▶ Your objective:
Copy out the material below word for word, omitting the pictures.
-- begin Raw records --
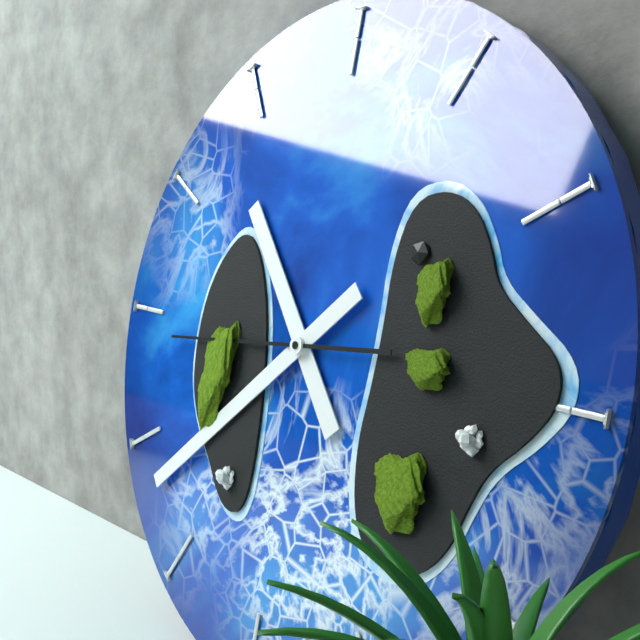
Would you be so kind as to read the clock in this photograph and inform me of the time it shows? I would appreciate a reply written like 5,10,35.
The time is 10,38,44
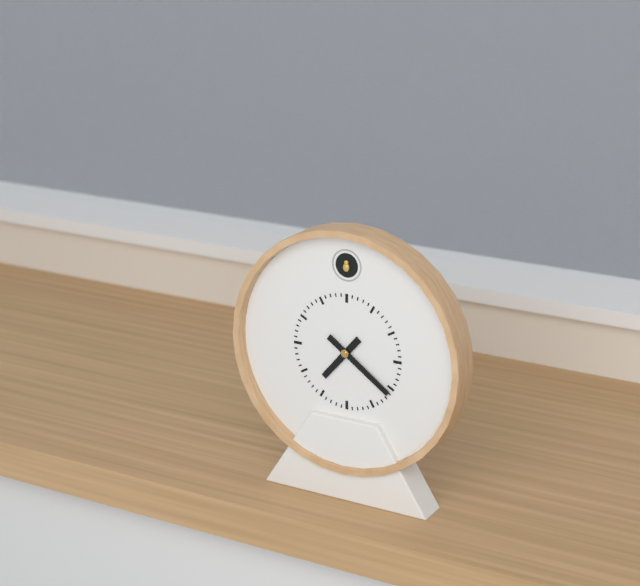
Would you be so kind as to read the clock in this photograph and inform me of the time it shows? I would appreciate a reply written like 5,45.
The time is 7,21
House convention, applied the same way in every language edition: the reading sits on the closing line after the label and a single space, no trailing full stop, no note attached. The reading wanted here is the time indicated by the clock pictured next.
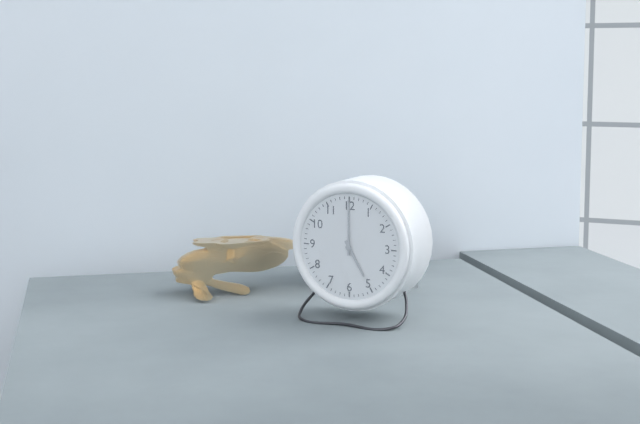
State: 5:00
-- end Raw records --
▶ Exercise output:
Would you be so kind as to read the clock in this photograph and inform me of the time it shows? I would appreciate a reply written like 5,10,35.
The time is 10,38,44
Would you be so kind as to read the clock in this photograph and inform me of the time it shows? I would appreciate a reply written like 5,45.
The time is 7,21
House convention, applied the same way in every language edition: the reading sits on the closing line after the label and a single space, no trailing full stop, no note attached. The reading wanted here is the time indicated by the clock pictured next.
State: 5:00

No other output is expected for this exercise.